ABOUT THIS EXERCISE:
Set down all of the records exactly, leaving none out.

(Beginning of RECORDS FOR THE EXERCISE)

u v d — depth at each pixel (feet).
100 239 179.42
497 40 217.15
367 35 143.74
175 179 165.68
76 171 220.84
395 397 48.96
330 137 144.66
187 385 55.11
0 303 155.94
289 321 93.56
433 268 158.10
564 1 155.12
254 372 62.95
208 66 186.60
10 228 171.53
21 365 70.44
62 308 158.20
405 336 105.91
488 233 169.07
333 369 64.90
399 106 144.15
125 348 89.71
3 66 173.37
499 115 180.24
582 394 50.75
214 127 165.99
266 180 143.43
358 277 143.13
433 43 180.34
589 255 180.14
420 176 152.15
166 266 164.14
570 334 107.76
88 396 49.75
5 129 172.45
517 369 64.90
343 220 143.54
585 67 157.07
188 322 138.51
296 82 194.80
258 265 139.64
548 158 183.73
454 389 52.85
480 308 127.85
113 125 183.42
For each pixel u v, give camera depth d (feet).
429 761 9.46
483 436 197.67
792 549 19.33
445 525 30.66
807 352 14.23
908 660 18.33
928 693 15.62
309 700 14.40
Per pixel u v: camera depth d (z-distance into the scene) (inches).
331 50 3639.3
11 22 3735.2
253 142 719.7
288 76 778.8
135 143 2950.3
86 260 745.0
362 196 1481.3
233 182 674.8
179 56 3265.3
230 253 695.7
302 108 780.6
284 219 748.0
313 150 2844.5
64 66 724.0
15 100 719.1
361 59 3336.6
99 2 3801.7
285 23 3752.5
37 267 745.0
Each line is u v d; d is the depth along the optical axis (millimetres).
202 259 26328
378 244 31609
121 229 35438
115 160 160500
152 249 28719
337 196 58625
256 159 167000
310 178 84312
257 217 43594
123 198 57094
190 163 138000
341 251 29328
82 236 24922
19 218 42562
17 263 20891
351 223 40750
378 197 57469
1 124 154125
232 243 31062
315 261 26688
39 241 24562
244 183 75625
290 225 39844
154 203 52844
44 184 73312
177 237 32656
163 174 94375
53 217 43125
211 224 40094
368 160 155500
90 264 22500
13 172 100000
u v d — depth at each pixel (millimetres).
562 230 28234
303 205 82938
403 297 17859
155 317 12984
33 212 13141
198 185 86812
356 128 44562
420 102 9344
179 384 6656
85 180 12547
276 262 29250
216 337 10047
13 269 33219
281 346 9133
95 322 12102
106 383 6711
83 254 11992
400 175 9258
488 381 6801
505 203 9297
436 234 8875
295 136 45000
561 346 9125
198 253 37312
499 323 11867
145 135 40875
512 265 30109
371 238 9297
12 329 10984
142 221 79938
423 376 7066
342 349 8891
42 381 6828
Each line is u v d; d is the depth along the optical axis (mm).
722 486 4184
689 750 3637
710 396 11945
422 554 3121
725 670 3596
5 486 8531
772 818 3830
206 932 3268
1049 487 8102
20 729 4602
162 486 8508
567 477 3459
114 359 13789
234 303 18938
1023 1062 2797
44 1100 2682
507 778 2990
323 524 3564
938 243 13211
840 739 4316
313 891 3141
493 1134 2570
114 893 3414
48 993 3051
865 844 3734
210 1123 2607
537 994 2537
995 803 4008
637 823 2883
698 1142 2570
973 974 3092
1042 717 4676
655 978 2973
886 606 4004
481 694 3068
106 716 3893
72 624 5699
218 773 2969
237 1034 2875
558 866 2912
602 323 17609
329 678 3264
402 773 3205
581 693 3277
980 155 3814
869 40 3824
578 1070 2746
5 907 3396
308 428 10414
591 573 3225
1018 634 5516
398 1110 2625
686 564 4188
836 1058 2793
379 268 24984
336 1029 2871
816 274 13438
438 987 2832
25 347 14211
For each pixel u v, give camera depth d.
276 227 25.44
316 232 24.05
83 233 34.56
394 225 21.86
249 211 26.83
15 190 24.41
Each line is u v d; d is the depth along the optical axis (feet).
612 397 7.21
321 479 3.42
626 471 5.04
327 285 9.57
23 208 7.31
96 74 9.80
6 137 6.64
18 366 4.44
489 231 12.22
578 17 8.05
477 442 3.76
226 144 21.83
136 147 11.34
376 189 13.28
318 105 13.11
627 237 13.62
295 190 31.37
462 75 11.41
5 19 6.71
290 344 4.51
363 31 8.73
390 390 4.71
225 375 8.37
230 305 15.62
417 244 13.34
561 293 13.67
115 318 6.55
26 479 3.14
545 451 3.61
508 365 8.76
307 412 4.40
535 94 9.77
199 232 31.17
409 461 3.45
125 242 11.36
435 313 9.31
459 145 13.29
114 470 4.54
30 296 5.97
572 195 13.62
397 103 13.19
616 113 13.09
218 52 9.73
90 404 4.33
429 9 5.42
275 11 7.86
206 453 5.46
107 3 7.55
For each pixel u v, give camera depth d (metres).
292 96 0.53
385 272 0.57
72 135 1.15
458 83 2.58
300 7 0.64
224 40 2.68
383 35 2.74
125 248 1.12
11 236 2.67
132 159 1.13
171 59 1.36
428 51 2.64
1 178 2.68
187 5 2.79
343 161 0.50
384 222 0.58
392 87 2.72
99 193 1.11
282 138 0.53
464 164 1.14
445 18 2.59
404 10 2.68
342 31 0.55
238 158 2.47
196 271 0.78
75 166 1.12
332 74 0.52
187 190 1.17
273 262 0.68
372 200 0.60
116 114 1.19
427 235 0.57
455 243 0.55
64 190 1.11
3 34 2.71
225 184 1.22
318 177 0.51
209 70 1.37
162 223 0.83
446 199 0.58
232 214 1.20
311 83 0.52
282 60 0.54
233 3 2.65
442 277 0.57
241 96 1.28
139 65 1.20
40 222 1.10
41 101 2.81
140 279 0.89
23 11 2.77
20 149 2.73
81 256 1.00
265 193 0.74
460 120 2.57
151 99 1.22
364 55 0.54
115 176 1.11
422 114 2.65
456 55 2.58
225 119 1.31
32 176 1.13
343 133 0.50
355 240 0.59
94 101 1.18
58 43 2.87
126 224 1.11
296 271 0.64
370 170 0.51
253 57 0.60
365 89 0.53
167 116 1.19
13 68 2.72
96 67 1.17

(End of RECORDS FOR THE EXERCISE)

WRITTEN SOLUTION:
u v d — depth at each pixel (feet).
100 239 179.42
497 40 217.15
367 35 143.74
175 179 165.68
76 171 220.84
395 397 48.96
330 137 144.66
187 385 55.11
0 303 155.94
289 321 93.56
433 268 158.10
564 1 155.12
254 372 62.95
208 66 186.60
10 228 171.53
21 365 70.44
62 308 158.20
405 336 105.91
488 233 169.07
333 369 64.90
399 106 144.15
125 348 89.71
3 66 173.37
499 115 180.24
582 394 50.75
214 127 165.99
266 180 143.43
358 277 143.13
433 43 180.34
589 255 180.14
420 176 152.15
166 266 164.14
570 334 107.76
88 396 49.75
5 129 172.45
517 369 64.90
343 220 143.54
585 67 157.07
188 322 138.51
296 82 194.80
258 265 139.64
548 158 183.73
454 389 52.85
480 308 127.85
113 125 183.42
For each pixel u v, give camera depth d (feet).
429 761 9.46
483 436 197.67
792 549 19.33
445 525 30.66
807 352 14.23
908 660 18.33
928 693 15.62
309 700 14.40
Per pixel u v: camera depth d (z-distance into the scene) (inches).
331 50 3639.3
11 22 3735.2
253 142 719.7
288 76 778.8
135 143 2950.3
86 260 745.0
362 196 1481.3
233 182 674.8
179 56 3265.3
230 253 695.7
302 108 780.6
284 219 748.0
313 150 2844.5
64 66 724.0
15 100 719.1
361 59 3336.6
99 2 3801.7
285 23 3752.5
37 267 745.0
Each line is u v d; d is the depth along the optical axis (millimetres).
202 259 26328
378 244 31609
121 229 35438
115 160 160500
152 249 28719
337 196 58625
256 159 167000
310 178 84312
257 217 43594
123 198 57094
190 163 138000
341 251 29328
82 236 24922
19 218 42562
17 263 20891
351 223 40750
378 197 57469
1 124 154125
232 243 31062
315 261 26688
39 241 24562
244 183 75625
290 225 39844
154 203 52844
44 184 73312
177 237 32656
163 174 94375
53 217 43125
211 224 40094
368 160 155500
90 264 22500
13 172 100000
u v d — depth at each pixel (millimetres).
562 230 28234
303 205 82938
403 297 17859
155 317 12984
33 212 13141
198 185 86812
356 128 44562
420 102 9344
179 384 6656
85 180 12547
276 262 29250
216 337 10047
13 269 33219
281 346 9133
95 322 12102
106 383 6711
83 254 11992
400 175 9258
488 381 6801
505 203 9297
436 234 8875
295 136 45000
561 346 9125
198 253 37312
499 323 11867
145 135 40875
512 265 30109
371 238 9297
12 329 10984
142 221 79938
423 376 7066
342 349 8891
42 381 6828
Each line is u v d; d is the depth along the optical axis (mm).
722 486 4184
689 750 3637
710 396 11945
422 554 3121
725 670 3596
5 486 8531
772 818 3830
206 932 3268
1049 487 8102
20 729 4602
162 486 8508
567 477 3459
114 359 13789
234 303 18938
1023 1062 2797
44 1100 2682
507 778 2990
323 524 3564
938 243 13211
840 739 4316
313 891 3141
493 1134 2570
114 893 3414
48 993 3051
865 844 3734
210 1123 2607
537 994 2537
995 803 4008
637 823 2883
698 1142 2570
973 974 3092
1042 717 4676
655 978 2973
886 606 4004
481 694 3068
106 716 3893
72 624 5699
218 773 2969
237 1034 2875
558 866 2912
602 323 17609
329 678 3264
402 773 3205
581 693 3277
980 155 3814
869 40 3824
578 1070 2746
5 907 3396
308 428 10414
591 573 3225
1018 634 5516
398 1110 2625
686 564 4188
836 1058 2793
379 268 24984
336 1029 2871
816 274 13438
438 987 2832
25 347 14211
For each pixel u v, give camera depth d.
276 227 25.44
316 232 24.05
83 233 34.56
394 225 21.86
249 211 26.83
15 190 24.41
Each line is u v d; d is the depth along the optical axis (feet).
612 397 7.21
321 479 3.42
626 471 5.04
327 285 9.57
23 208 7.31
96 74 9.80
6 137 6.64
18 366 4.44
489 231 12.22
578 17 8.05
477 442 3.76
226 144 21.83
136 147 11.34
376 189 13.28
318 105 13.11
627 237 13.62
295 190 31.37
462 75 11.41
5 19 6.71
290 344 4.51
363 31 8.73
390 390 4.71
225 375 8.37
230 305 15.62
417 244 13.34
561 293 13.67
115 318 6.55
26 479 3.14
545 451 3.61
508 365 8.76
307 412 4.40
535 94 9.77
199 232 31.17
409 461 3.45
125 242 11.36
435 313 9.31
459 145 13.29
114 470 4.54
30 296 5.97
572 195 13.62
397 103 13.19
616 113 13.09
218 52 9.73
90 404 4.33
429 9 5.42
275 11 7.86
206 453 5.46
107 3 7.55
For each pixel u v, give camera depth d (metres).
292 96 0.53
385 272 0.57
72 135 1.15
458 83 2.58
300 7 0.64
224 40 2.68
383 35 2.74
125 248 1.12
11 236 2.67
132 159 1.13
171 59 1.36
428 51 2.64
1 178 2.68
187 5 2.79
343 161 0.50
384 222 0.58
392 87 2.72
99 193 1.11
282 138 0.53
464 164 1.14
445 18 2.59
404 10 2.68
342 31 0.55
238 158 2.47
196 271 0.78
75 166 1.12
332 74 0.52
187 190 1.17
273 262 0.68
372 200 0.60
116 114 1.19
427 235 0.57
455 243 0.55
64 190 1.11
3 34 2.71
225 184 1.22
318 177 0.51
209 70 1.37
162 223 0.83
446 199 0.58
232 214 1.20
311 83 0.52
282 60 0.54
233 3 2.65
442 277 0.57
241 96 1.28
139 65 1.20
40 222 1.10
41 101 2.81
140 279 0.89
23 11 2.77
20 149 2.73
81 256 1.00
265 193 0.74
460 120 2.57
151 99 1.22
364 55 0.54
115 176 1.11
422 114 2.65
456 55 2.58
225 119 1.31
32 176 1.13
343 133 0.50
355 240 0.59
94 101 1.18
58 43 2.87
126 224 1.11
296 271 0.64
370 170 0.51
253 57 0.60
365 89 0.53
167 116 1.19
13 68 2.72
96 67 1.17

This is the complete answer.